### YOUR GOAL
Although pictures appear in the entries below, leave them out and print exactly the lines from the first line through the line containing "left hip: (41, 90)".

### RECORDS FOR THIS TASK
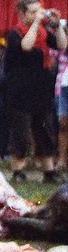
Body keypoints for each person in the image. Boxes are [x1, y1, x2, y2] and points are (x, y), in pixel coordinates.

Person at [3, 0, 66, 183]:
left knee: (44, 130)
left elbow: (62, 45)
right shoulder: (14, 34)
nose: (37, 14)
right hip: (19, 91)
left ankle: (49, 171)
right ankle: (18, 171)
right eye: (32, 12)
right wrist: (37, 22)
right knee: (21, 133)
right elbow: (26, 45)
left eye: (38, 11)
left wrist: (58, 25)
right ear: (22, 14)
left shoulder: (44, 32)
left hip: (41, 90)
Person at [53, 45, 68, 173]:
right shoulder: (61, 38)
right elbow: (52, 61)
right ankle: (62, 160)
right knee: (63, 124)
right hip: (63, 86)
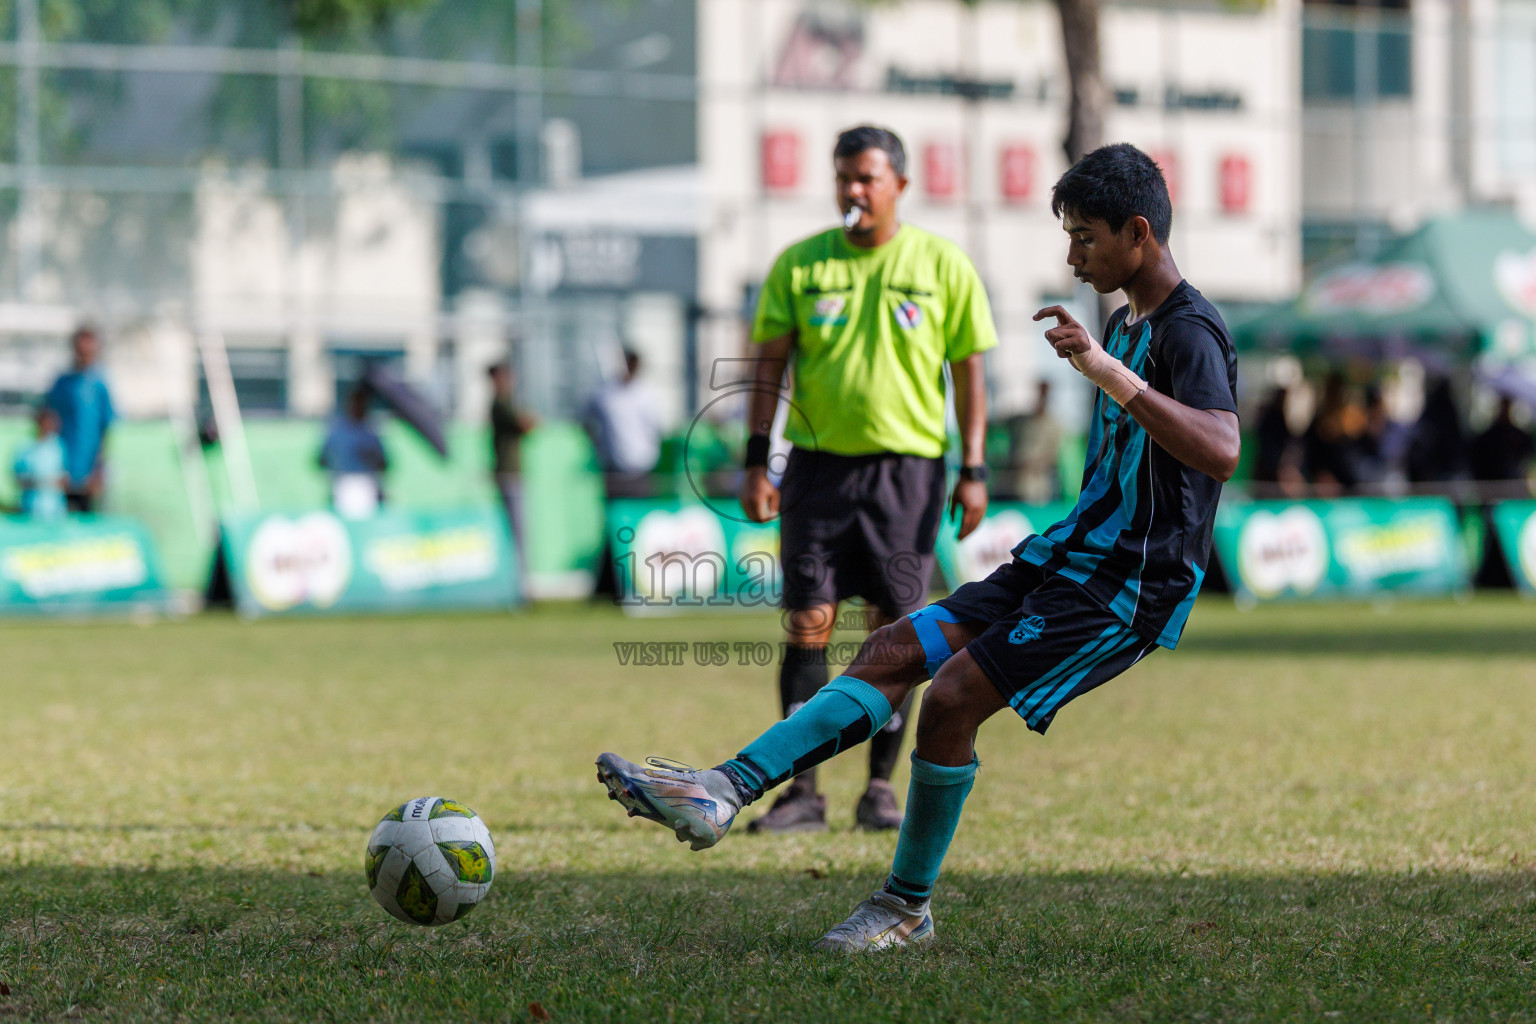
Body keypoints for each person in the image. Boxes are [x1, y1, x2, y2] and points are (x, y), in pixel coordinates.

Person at [594, 142, 1239, 950]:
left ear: (1137, 233)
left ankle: (904, 907)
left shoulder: (1191, 331)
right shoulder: (1120, 322)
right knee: (896, 645)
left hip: (1127, 585)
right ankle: (723, 789)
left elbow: (1220, 449)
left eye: (1085, 238)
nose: (1072, 254)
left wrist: (1109, 375)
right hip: (1070, 554)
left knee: (954, 695)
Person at [733, 125, 996, 833]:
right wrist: (757, 458)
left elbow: (970, 374)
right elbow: (766, 368)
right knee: (808, 624)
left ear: (899, 187)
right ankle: (801, 794)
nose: (853, 190)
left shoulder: (943, 265)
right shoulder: (800, 265)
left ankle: (880, 788)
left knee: (894, 633)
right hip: (816, 472)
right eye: (843, 176)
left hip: (907, 475)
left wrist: (972, 468)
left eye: (867, 178)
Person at [46, 325, 115, 513]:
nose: (84, 355)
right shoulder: (61, 383)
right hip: (61, 472)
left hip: (89, 475)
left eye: (89, 351)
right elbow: (48, 422)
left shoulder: (100, 385)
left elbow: (106, 429)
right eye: (81, 350)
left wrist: (98, 471)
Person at [585, 349, 662, 500]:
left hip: (641, 472)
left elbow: (654, 430)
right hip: (612, 471)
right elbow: (587, 421)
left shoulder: (646, 395)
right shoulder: (604, 394)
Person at [489, 361, 538, 585]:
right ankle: (518, 584)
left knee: (517, 531)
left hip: (511, 474)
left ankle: (518, 582)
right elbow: (526, 424)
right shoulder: (500, 404)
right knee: (515, 532)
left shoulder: (505, 403)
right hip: (508, 474)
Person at [319, 385, 388, 518]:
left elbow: (384, 464)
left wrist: (369, 458)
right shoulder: (336, 431)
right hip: (342, 485)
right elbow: (320, 460)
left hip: (367, 485)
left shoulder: (371, 432)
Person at [1004, 380, 1063, 504]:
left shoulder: (1053, 425)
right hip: (1016, 483)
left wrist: (1032, 462)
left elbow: (1052, 455)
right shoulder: (1022, 421)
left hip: (1039, 484)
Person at [13, 405, 67, 521]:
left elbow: (64, 477)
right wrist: (40, 482)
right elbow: (17, 478)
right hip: (31, 509)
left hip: (54, 510)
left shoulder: (57, 446)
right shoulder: (26, 447)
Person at [1469, 396, 1534, 484]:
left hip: (1514, 486)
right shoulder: (1490, 436)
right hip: (1492, 483)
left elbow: (1527, 459)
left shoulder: (1518, 435)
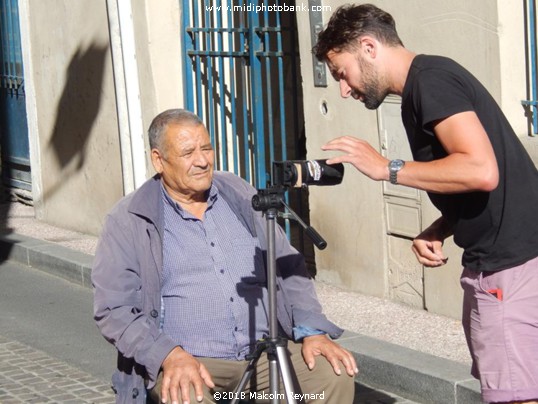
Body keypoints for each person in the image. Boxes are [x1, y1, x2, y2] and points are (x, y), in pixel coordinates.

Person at [313, 3, 538, 404]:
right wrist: (442, 226)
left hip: (508, 267)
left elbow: (482, 170)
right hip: (513, 262)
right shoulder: (428, 81)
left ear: (367, 46)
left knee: (515, 397)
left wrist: (387, 168)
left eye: (341, 74)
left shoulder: (430, 81)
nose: (344, 90)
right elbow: (478, 179)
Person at [92, 108, 357, 404]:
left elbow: (289, 265)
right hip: (191, 362)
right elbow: (114, 309)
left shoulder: (237, 192)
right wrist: (167, 354)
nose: (203, 161)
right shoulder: (129, 219)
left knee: (331, 376)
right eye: (188, 152)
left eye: (206, 148)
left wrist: (312, 330)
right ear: (159, 159)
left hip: (264, 354)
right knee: (185, 397)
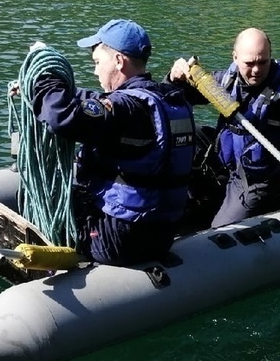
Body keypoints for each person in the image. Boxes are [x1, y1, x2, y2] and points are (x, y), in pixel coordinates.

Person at [29, 18, 196, 265]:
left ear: (118, 61)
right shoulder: (164, 98)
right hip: (160, 234)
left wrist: (45, 79)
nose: (95, 71)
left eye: (98, 62)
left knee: (43, 201)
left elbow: (62, 117)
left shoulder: (126, 109)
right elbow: (101, 101)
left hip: (116, 239)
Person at [170, 27, 280, 228]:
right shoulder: (223, 82)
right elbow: (172, 98)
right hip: (224, 165)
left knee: (223, 229)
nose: (256, 70)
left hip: (259, 178)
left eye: (262, 62)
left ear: (270, 57)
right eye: (249, 63)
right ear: (235, 57)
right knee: (194, 134)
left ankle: (275, 202)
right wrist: (173, 79)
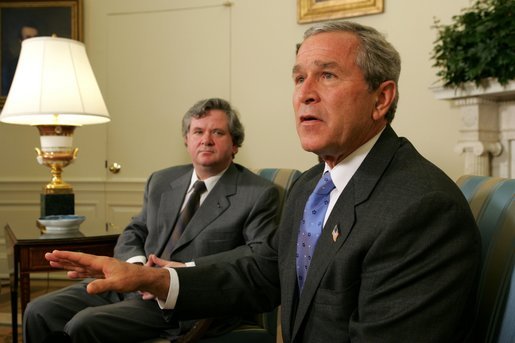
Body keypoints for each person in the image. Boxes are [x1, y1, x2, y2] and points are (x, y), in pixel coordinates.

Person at [46, 21, 482, 342]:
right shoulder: (311, 184)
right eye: (298, 78)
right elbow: (264, 272)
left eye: (327, 75)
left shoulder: (421, 207)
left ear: (381, 98)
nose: (304, 93)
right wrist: (154, 280)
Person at [24, 98, 280, 342]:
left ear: (235, 144)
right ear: (186, 140)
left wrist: (184, 269)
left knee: (83, 325)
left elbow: (257, 257)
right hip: (128, 283)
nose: (206, 140)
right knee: (39, 311)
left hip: (182, 298)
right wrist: (134, 267)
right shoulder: (161, 181)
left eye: (218, 133)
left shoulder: (257, 194)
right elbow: (135, 230)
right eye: (198, 132)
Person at [2, 24, 39, 96]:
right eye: (28, 38)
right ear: (20, 41)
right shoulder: (10, 66)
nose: (33, 41)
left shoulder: (46, 64)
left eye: (35, 37)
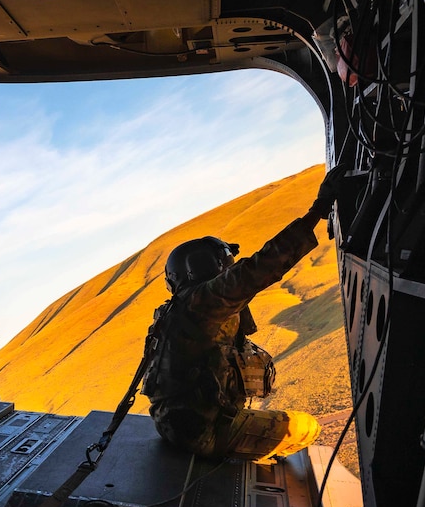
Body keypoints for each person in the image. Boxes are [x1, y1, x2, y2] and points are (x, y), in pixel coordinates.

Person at [141, 166, 347, 464]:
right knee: (306, 427)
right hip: (204, 432)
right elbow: (258, 269)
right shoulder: (206, 302)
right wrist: (317, 211)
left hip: (173, 425)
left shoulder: (177, 310)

### RESPONSE BELOW
Body keypoints for each person in the image. Boxes are [x1, y1, x2, y2] and points are (x, y), in pixel coordinates.

Person at [3, 0, 66, 183]:
left knee: (44, 130)
left elbow: (62, 45)
right shoulder: (14, 34)
nose: (37, 14)
right hip: (19, 91)
left ankle: (49, 171)
right ankle: (18, 171)
right eye: (32, 12)
right wrist: (37, 22)
right knee: (21, 133)
right elbow: (26, 45)
left eye: (38, 11)
left wrist: (58, 25)
right ear: (22, 14)
left shoulder: (44, 32)
left hip: (41, 90)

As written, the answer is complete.